Hers is a great act of culture even more than a message to give to those who wish to encounter it. An act of culture which leaves a mark, which carves its words in the flesh of the culture which welcomes us. Today, this culture is represented by the Sacrestia della Chiesa di Santa Maria delle Grazie. Tomorrow, for example, it will be represented at the Casa della Psicologia or at the festival of expression Stanze di Psiche.

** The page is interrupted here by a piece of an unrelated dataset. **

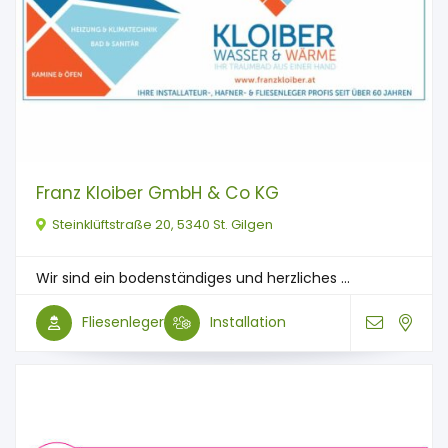
Franz Kloiber GmbH & Co KG
Steinklüftstraße 20, 5340 St. Gilgen
Wir sind ein bodenständiges und herzliches ...
Fliesenleger
Installation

Artists are one step ahead of psychoanalysts because, just like psychotic people, they operate openly with the difference that artists know the tools they use. Furthermore, with its instruments, art can build social relationships while science tends to build discrimination and segregation even with a simple, banal diagnosis. Nomination in science classifies, distinguishes, segregates. Nomination in art is given to the actions of the artist who opens towards a plurality of effects of meaning and life that everyone can draw from. Art is generous because it presents itself in its immediacy. Art that knows how to bend its own destiny is at once a gift, a for-give-ness and an existential redemption just as we can learn from her expressive energy from none other than Santina Portelli.